10763 – Foreign Exchange UVA Solution

This is an easy problem from uva judge http://uva.onlinejudge.org/index.php?option=com_onlinejudge&Itemid=8&category=24&page=show_problem&problem=1704

Data structures, STL MAP.

How I did it

• I read the pair numbers to read until I find a 0.
• I read all the pairs and save this into a map<int,int>.
• I traverse the map and check if the inverted key and value is equal to the key value.
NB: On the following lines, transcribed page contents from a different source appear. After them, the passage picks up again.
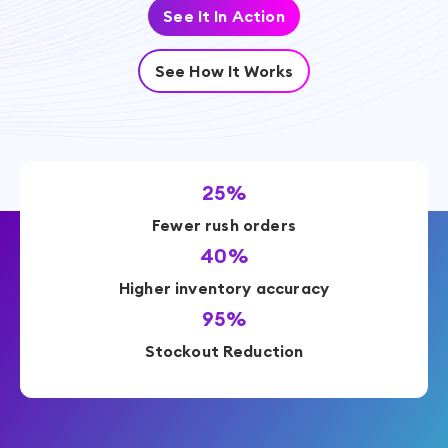
See It In Action
See How It Works
25%
Fewer rush orders
40%
Higher inventory accuracy
95%
Stockout Reduction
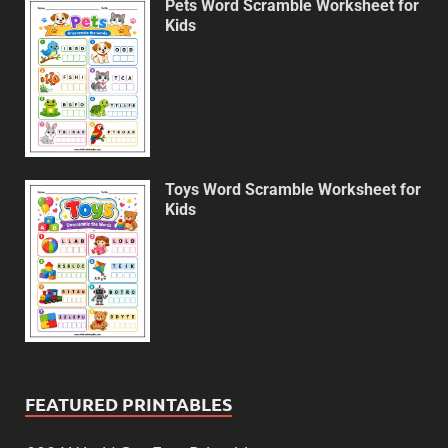
Pets Word Scramble Worksheet for
Kids
Toys Word Scramble Worksheet for
Kids
FEATURED PRINTABLES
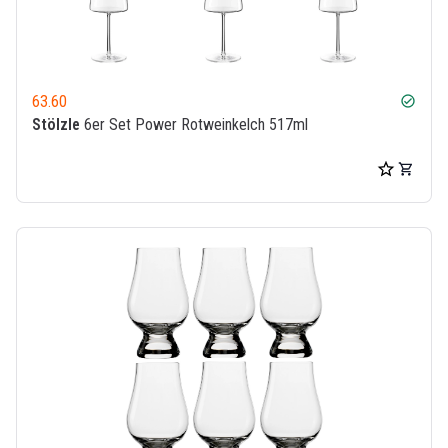
63.60
check_circle
Stölzle
6er Set Power Rotweinkelch 517ml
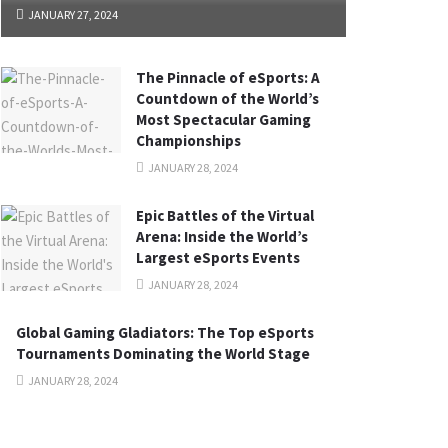
JANUARY 27, 2024
The Pinnacle of eSports: A
Countdown of the World’s
Most Spectacular Gaming
Championships
JANUARY 28, 2024
Epic Battles of the Virtual
Arena: Inside the World’s
Largest eSports Events
JANUARY 28, 2024
Global Gaming Gladiators: The Top eSports
Tournaments Dominating the World Stage
JANUARY 28, 2024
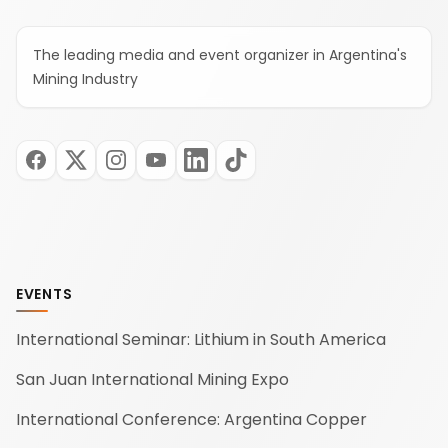
The leading media and event organizer in Argentina's
Mining Industry
EVENTS
International Seminar: Lithium in South America
San Juan International Mining Expo
International Conference: Argentina Copper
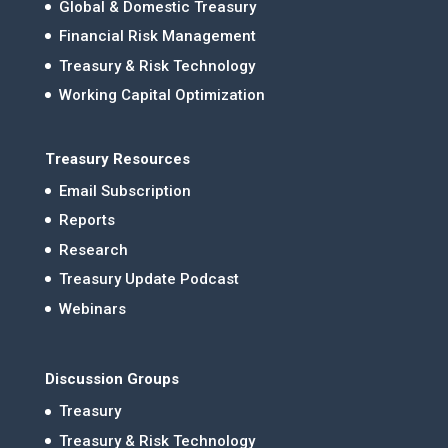
Global & Domestic Treasury
Financial Risk Management
Treasury & Risk Technology
Working Capital Optimization
Treasury Resources
Email Subscription
Reports
Research
Treasury Update Podcast
Webinars
Discussion Groups
Treasury
Treasury & Risk Technology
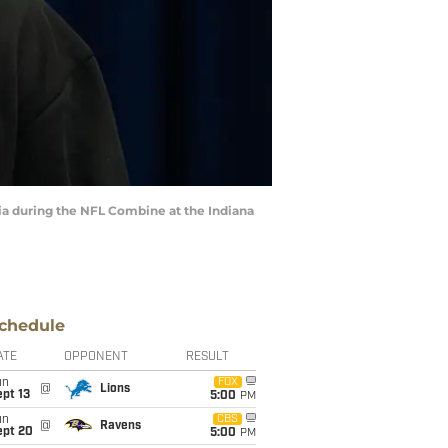
ia during the NFL Combine at the Indiana
chedule
ATE
OPPONENT
RESULT
un
FOX
@
Lions
pt 13
5:00
PM
un
CBS
@
Ravens
ept 20
5:00
PM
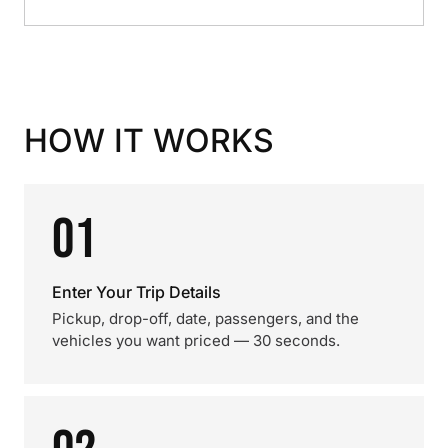
HOW IT WORKS
01
Enter Your Trip Details
Pickup, drop-off, date, passengers, and the
vehicles you want priced — 30 seconds.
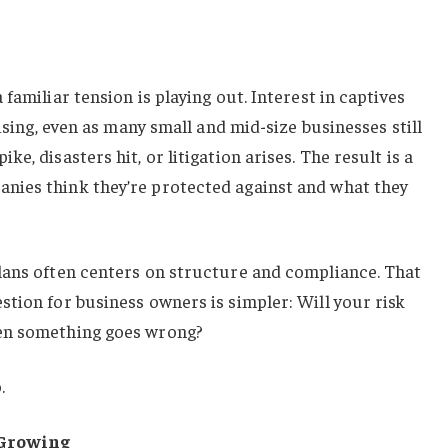
familiar tension is playing out. Interest in captives
rising, even as many small and mid-size businesses still
e, disasters hit, or litigation arises. The result is a
nies think they’re protected against and what they
lans often centers on structure and compliance. That
tion for business owners is simpler: Will your risk
en something goes wrong?
.
 Growing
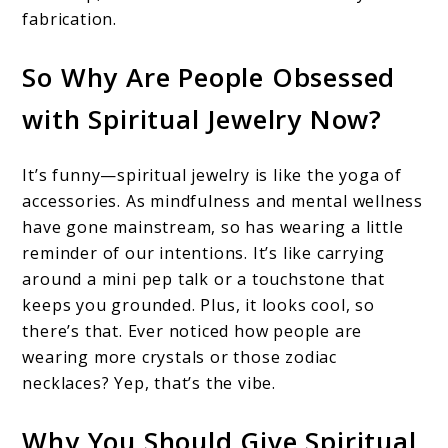
fabrication.
So Why Are People Obsessed
with Spiritual Jewelry Now?
It’s funny—spiritual jewelry is like the yoga of
accessories. As mindfulness and mental wellness
have gone mainstream, so has wearing a little
reminder of our intentions. It’s like carrying
around a mini pep talk or a touchstone that
keeps you grounded. Plus, it looks cool, so
there’s that. Ever noticed how people are
wearing more crystals or those zodiac
necklaces? Yep, that’s the vibe.
Why You Should Give Spiritual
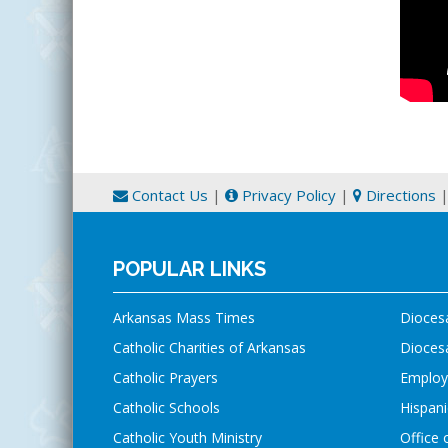
Contact Us
|
Privacy Policy
|
Directions
POPULAR LINKS
Arkansas Mass Times
Dioces
Catholic Charities of Arkansas
Diocesa
Catholic Prayers
Employ
Catholic Schools
Hispani
Catholic Youth Ministry
Office 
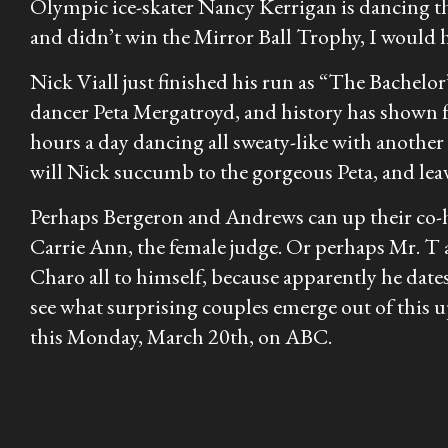
Olympic ice-skater Nancy Kerrigan is dancing th
and didn’t win the Mirror Ball Trophy, I would ha
Nick Viall just finished his run as “The Bachelo
dancer Peta Mergatroyd, and history has shown f
hours a day dancing all sweaty-like with another 
will Nick succumb to the gorgeous Peta, and leav
Perhaps Bergeron and Andrews can up their co-ho
Carrie Ann, the female judge. Or perhaps Mr. T 
Charo all to himself, because apparently he dates
see what surprising couples emerge out of this u
this Monday, March 20th, on ABC.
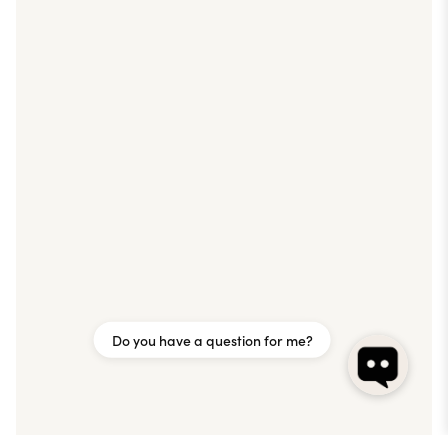
Do you have a question for me?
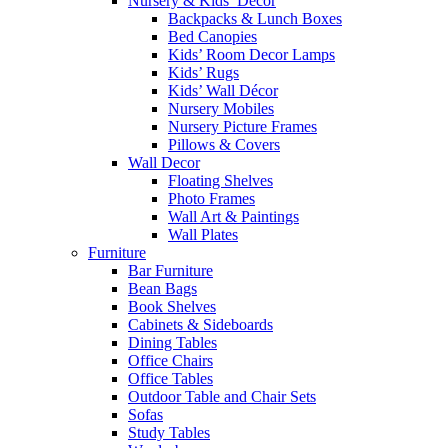
Nursery & Kids’ Décor
Backpacks & Lunch Boxes
Bed Canopies
Kids’ Room Decor Lamps
Kids’ Rugs
Kids’ Wall Décor
Nursery Mobiles
Nursery Picture Frames
Pillows & Covers
Wall Decor
Floating Shelves
Photo Frames
Wall Art & Paintings
Wall Plates
Furniture
Bar Furniture
Bean Bags
Book Shelves
Cabinets & Sideboards
Dining Tables
Office Chairs
Office Tables
Outdoor Table and Chair Sets
Sofas
Study Tables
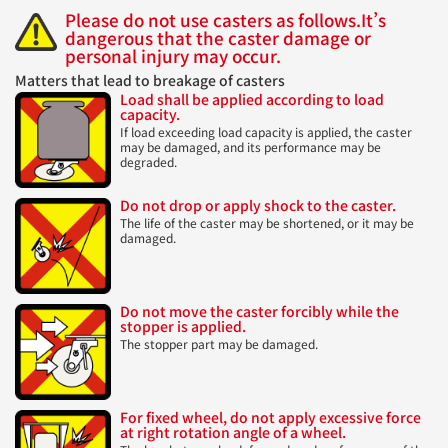
Please do not use casters as follows.
It’s
dangerous that the caster damage or
personal injury may occur.
Matters that lead to breakage of casters
Load shall be applied according to load
capacity.
If load exceeding load capacity is applied, the caster
may be damaged, and its performance may be
degraded.
Do not drop or apply shock to the caster.
The life of the caster may be shortened, or it may be
damaged.
Do not move the caster forcibly while the
stopper is applied.
The stopper part may be damaged.
For fixed wheel, do not apply excessive force
at right rotation angle of a wheel.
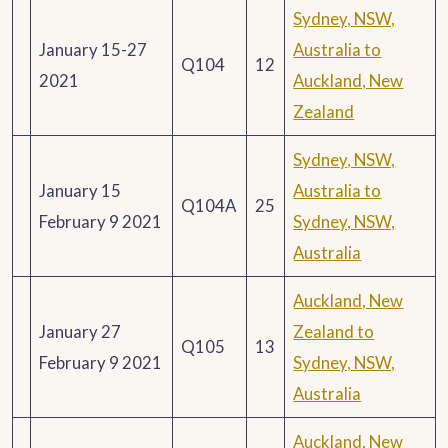
Sydney, NSW,
January 15-27
Australia to
Q104
12
2021
Auckland, New
Zealand
Sydney, NSW,
January 15
Australia to
Q104A
25
February 9 2021
Sydney, NSW,
Australia
Auckland, New
January 27
Zealand to
Q105
13
February 9 2021
Sydney, NSW,
Australia
Auckland, New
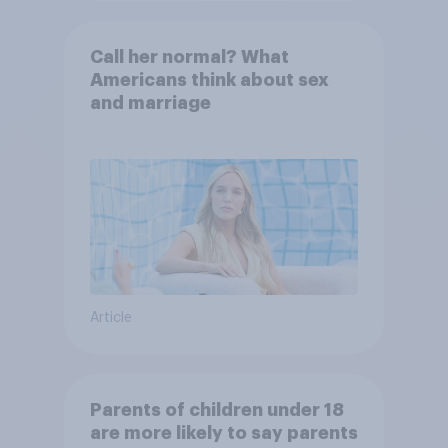
Call her normal? What
Americans think about sex
and marriage
Article
Parents of children under 18
are more likely to say parents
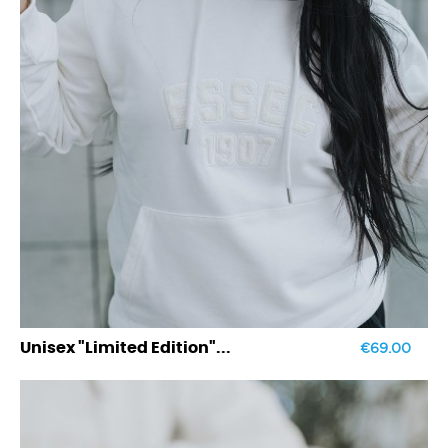
€69.00
Unisex "Limited Edition"...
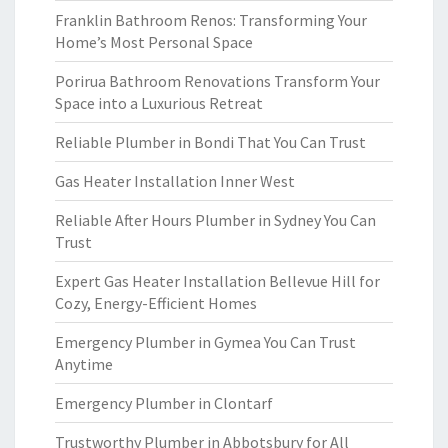
Franklin Bathroom Renos: Transforming Your
Home’s Most Personal Space
Porirua Bathroom Renovations Transform Your
Space into a Luxurious Retreat
Reliable Plumber in Bondi That You Can Trust
Gas Heater Installation Inner West
Reliable After Hours Plumber in Sydney You Can
Trust
Expert Gas Heater Installation Bellevue Hill for
Cozy, Energy-Efficient Homes
Emergency Plumber in Gymea You Can Trust
Anytime
Emergency Plumber in Clontarf
Trustworthy Plumber in Abbotsbury for All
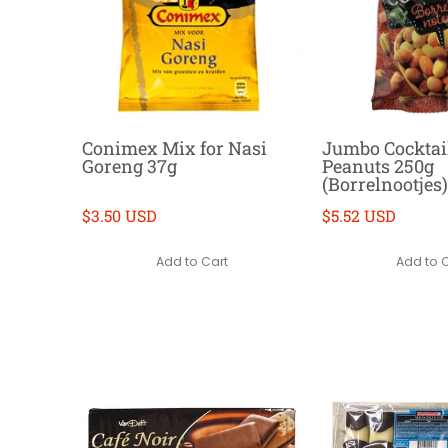
Conimex Mix for Nasi
Jumbo Cocktai
Goreng 37g
Peanuts 250g
(Borrelnootjes)
$3.50 USD
$5.52 USD
Add to Cart
Add to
If this values are diferents I break the loop and set the answer as NO.Otherwise set the answer as YES.
• Print the answer.

Hints

•  The input is big 500000. So carefull if you want to use another brute force approach.

Code

#include <cstdio>
#include <map>
#include <algorithm>
using namespace std;

int main()
{
    map< pair<int,int>, int> myMap;
    int tot, from, to;
    pair<int,int> tmp;
    while(scanf("%d", &tot))
    {
        if(!tot)
           break;

        myMap.clear();

        for(int i=0; i<tot; i++)
        {
            scanf("%d %d", &from, &to);
            pair<int,int> p = make_pair(from, to);
            myMap[p]++;
        }

        bool flag = true;
        for(map< pair<int,int>, int>::iterator it=myMap.begin(); it!=myMap.end(); it++)
        {
            tmp = it->first;
            swap(tmp.first, tmp.second);
            if(myMap[tmp] != myMap[it->first])
            {
                flag = false;
                break;
            }
        }

        if(flag)
           printf("YES\n");
        else
            printf("NO\n");
    }
}